Then the Blurb was a lie, marketing that didn't tell the truth, Who'da thunk it!

Anyway, before this, weren't they using MN3007 (Could be mistaken, but that's what I thought)? So this would be a newer unit anyway, probably those Beiling Chips then but house marked as you say.

Yeah I assumed they were something simmilar to the 3102, just from there size and general layout, I wouldn't have thought they'd re-invent the wheel with there BBDs but I thought they might be a house clone of something like the 3007 atleast 

[Mark Hammer]

Well they might be MN3007.  I don't know.  I'm just saying they weren't a proprietary chip, merely a 1024-stage Panasonic BBD with a house number.  That's not a sin of any kind whatsoever.  In the world of analog stuff, and often digital stuff too, things come with specs, and any manufacturer is able to request that a contracted component be produced to be within such-and-such a spec, to the extent that they can afford to do so.

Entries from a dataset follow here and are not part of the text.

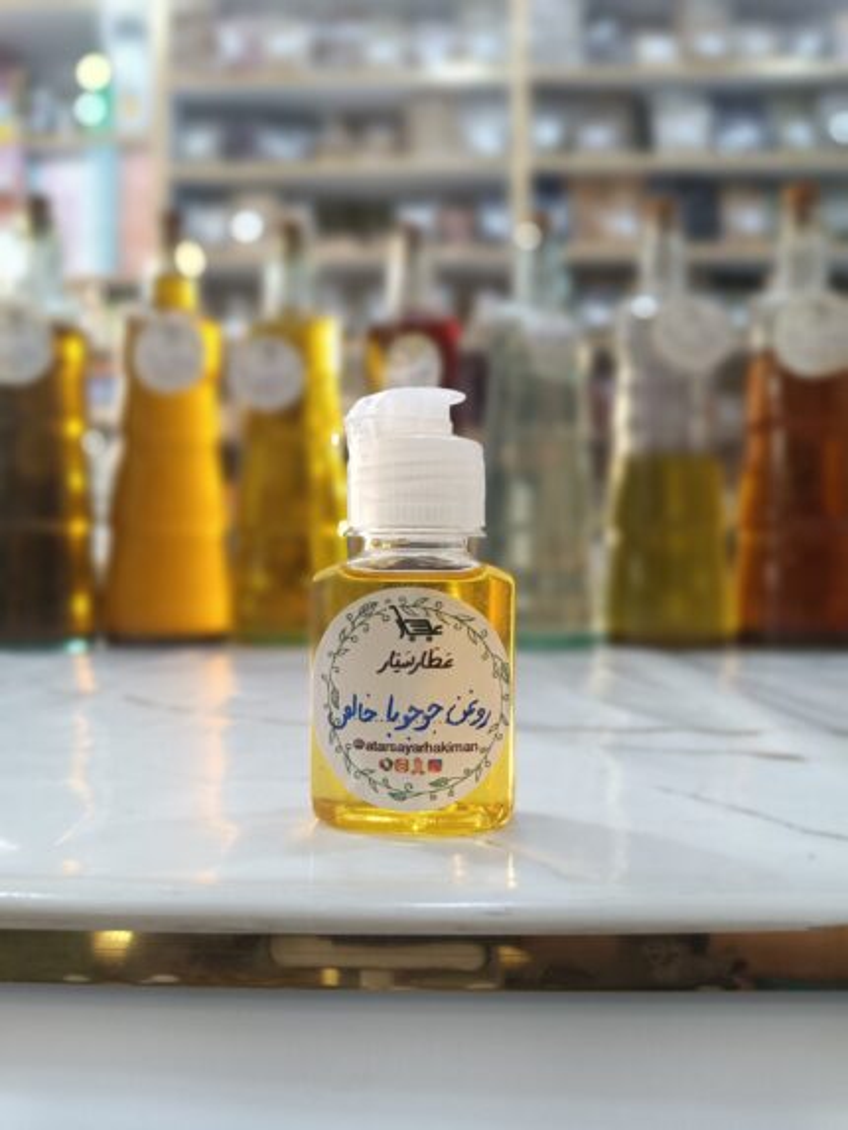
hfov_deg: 56.8
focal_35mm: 24
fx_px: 784
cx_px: 424
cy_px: 565
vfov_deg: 71.6
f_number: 1.79
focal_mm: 4.71
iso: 377
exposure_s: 1/59.9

So, without knowing any more, it MIGHT be an MN3007 or MN3207 with some sort of additional quality factor or tighter spec....or it might not.  What I do feel confident in saying is that it very likely isn't anything other than an MN3x07, conceivably with a better/tighter spec.  I can't imagine any pedal manufacturer investing what it would take to develop a different chip and relying totally on sales of a pedal like the AD-999 (or any other Maxon pedals using one or more of those chips) to recoup that investment.

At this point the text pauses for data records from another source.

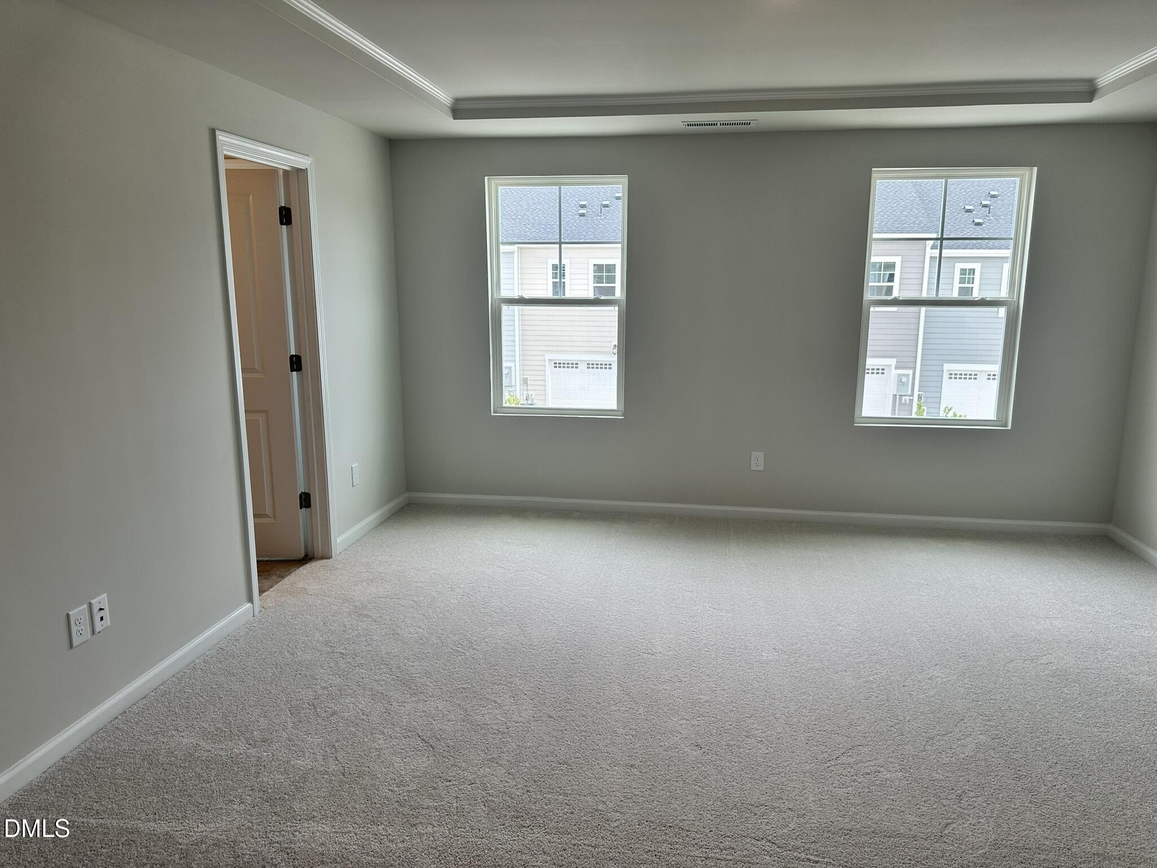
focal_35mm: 24
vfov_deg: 56.8
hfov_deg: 71.6
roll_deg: -0.3
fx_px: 802
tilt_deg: -10.0
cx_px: 578
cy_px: 434
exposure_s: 1/238
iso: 80
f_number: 1.78
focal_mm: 6.86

I also can't see any pedal manufacturer keeping the MN3007 alive for well over a decade without either flaunting it ("We use MN3007s and nobody else can!"), or arranging for them to be sold.  And as we all know, MN3007s are getting harder and harder to come by, whilst MN3207 equivalents are plentiful.  Once upon a time Mike Matthews bought up most of the world's supply of MN3005s when he had the chance, so as to keep the DMM alive, but those ran out (at least in the sort of quantities that any large scale manufacturer like EHX would need to be able to depend on).  Would Maxon have done something similar with the MN3007 and also arranged to have them house-marked?  Here we are venturing into science-fiction territory.

[R.G.]

...  his own delay pedal.  It harnesses several subordinate 3101/3102 clock generators to a master clock generator so as to take advantage of their nice small footprint whie avoiding their clock pin capacitance limitations.

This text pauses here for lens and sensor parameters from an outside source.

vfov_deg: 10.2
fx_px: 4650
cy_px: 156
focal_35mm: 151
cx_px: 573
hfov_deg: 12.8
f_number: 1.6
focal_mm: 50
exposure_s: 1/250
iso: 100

At one time in the past I got a similar get-up running with a tap tempo arrangement. The clocking worked fine, but the audio quality went to pot after so many BBD chips. It is a handy clock generator, and it's absolutely critical to slave them together if you're using more than one. Clock noise heterodynes down into the audio are so ugly.

[Earthscum]

Quick question (I hope), what's the difference between the 3007 and the 3207?

I got a couple of the CoolAudio chips (clock and BBD) a couple weeks ago and most of what I can find in "short delay" circuit territory is based around the 3007. Mostly what I've come across are flanger and chorus schems that use the 3207... just me? or there a reason?

[Mark Hammer]

People have different opinions than I do, but for me the most noteworthy difference (and what I suspect is the principle reason for its existence) is that an MN3207 can work perfectly well at 5vdc, which means you can easily and cheaply regulate a 9v battery down to 5v to both power and bias the MN3207 in a stable manner until the battery starts to fade.  This poses no advantage whatsoever if the pedal is always powered by a wallwart.  But if the pedal is powered by a battery, whose voltage will change over time, it is a real advantage for the bias voltage on the BBD input to be set once, and only need to be set once.

There are S/N differences, yes, but those can be overshadowed by non-chip sources of noise very easily.  Which is why I say the difference is in how well it works with a 9v battery.

[Hides-His-Eyes]

Do they sound very different? Is the 300* consistently run at high voltages (15v?) and so associated with the sound of greater headroom?

Why is a BBD biased at 0.9Vs?